Eliminate Spyware and AdWare
Spyware and adware are little programs that get installed on your computer that monitor your Internet habits and bombard you with ads. I first learned about adware when I was surfing on Amazon.com. As soon as I arrived at the site, I saw a pop-up ad for a competing bookstore. Why would Amazon do such a thing? I poured through the source code of their document and realized they didn’t. Something evil was lurking on my computer. After some investigation I discovered some freeware that I installed had placed an adware program on my machine. Getting rid of it wasn’t easy.
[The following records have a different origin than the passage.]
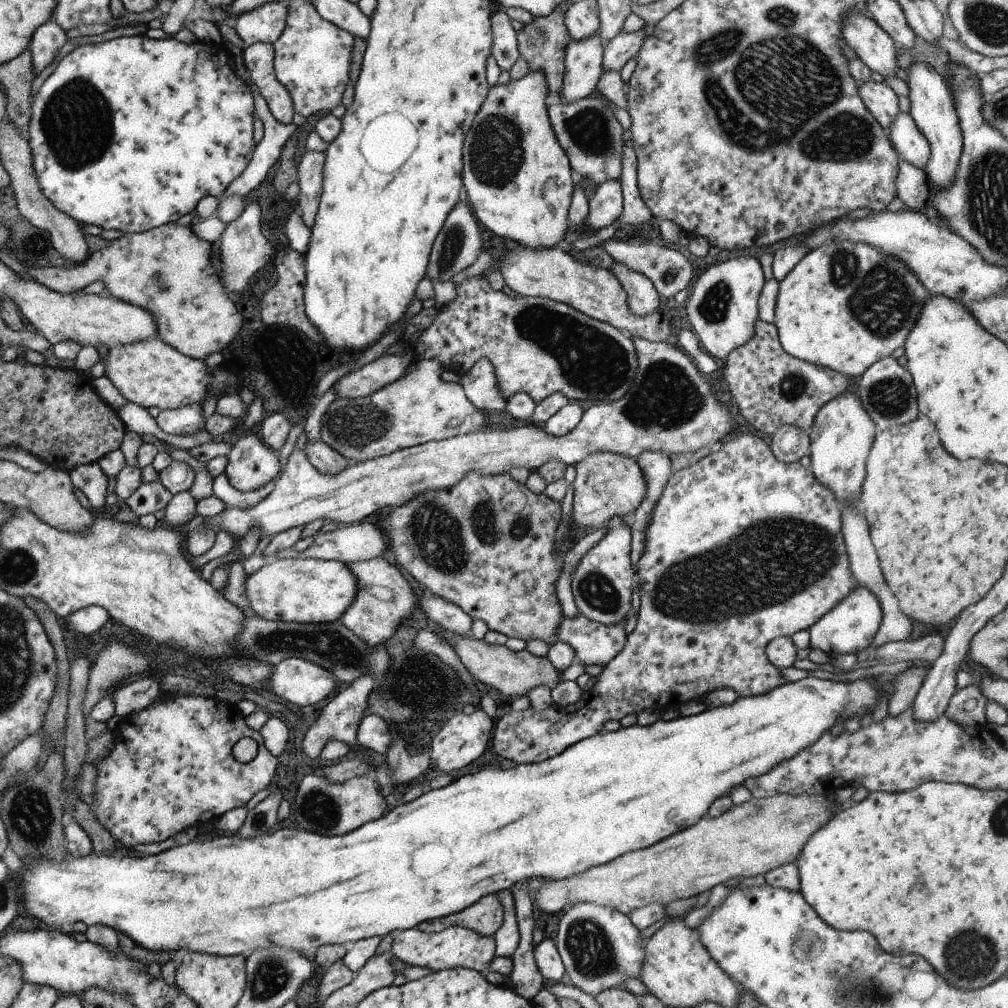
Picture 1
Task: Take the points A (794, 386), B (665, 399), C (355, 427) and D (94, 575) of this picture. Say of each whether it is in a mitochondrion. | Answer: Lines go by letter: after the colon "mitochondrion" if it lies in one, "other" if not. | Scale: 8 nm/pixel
A: mitochondrion
B: mitochondrion
C: mitochondrion
D: other

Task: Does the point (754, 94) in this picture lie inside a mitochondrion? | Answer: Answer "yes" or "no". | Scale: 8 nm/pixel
yes

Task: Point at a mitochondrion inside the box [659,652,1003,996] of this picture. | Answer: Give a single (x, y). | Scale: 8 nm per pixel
(968, 956)

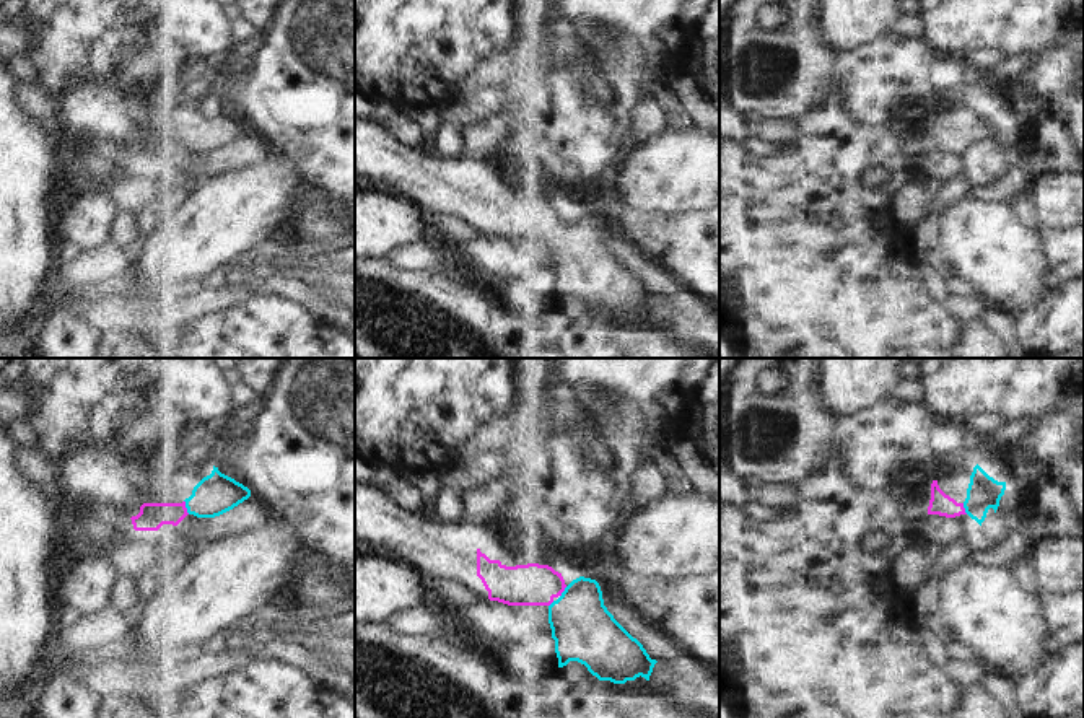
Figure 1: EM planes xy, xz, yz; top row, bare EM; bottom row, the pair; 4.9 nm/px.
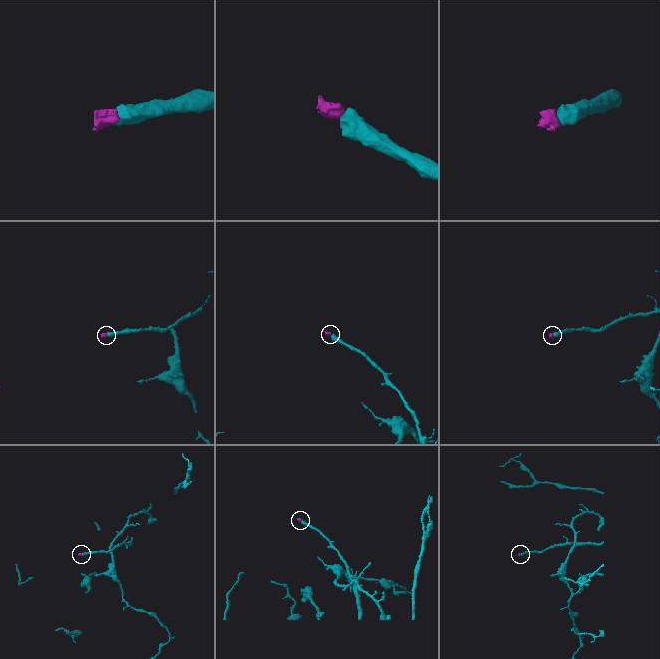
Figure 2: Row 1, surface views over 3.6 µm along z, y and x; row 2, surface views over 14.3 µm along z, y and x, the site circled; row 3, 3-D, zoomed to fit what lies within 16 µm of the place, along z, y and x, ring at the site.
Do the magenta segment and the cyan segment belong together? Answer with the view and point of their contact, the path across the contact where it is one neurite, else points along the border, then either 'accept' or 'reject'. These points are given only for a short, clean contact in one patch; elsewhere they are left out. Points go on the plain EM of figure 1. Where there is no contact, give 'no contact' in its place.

Simply uninstalling a piece of freeware with adware doesn’t always remove it. Fortunately, the good people at LavaSoft have written a piece of software called Ad-Aware. According to their site: Ad-aware is a free multi spyware removal utility that scans your memory, registry and hard drives for known spyware and scumware components and lets you remove them safely.
Download this software and run it. It is wonderful.
Protect Yourself From Future Spyware and Adware
Before you download or run any new software, run a background check on it first. The word freeware used to mean that the author was some cool programmer sharing his or her work for free. Today it often means that the program has embedded code to toss ads all over your screen. Spy Checker is an on-line database that tracks which applications are adware or spyware. Go to SpyChecker.com before installing any software.
Who Do You Trust?
On Internet Explorer there is a section under Security called Trusted Sites. Go check and see if anything in there doesn’t belong. If it doesn’t, remove it. Many of you will see an AOL server listed. Whenever you install an AOL product (Instant Messenger or Netscape) the evil AOL-Time Warner adds itself to your IE trusted sites list. Get rid of it!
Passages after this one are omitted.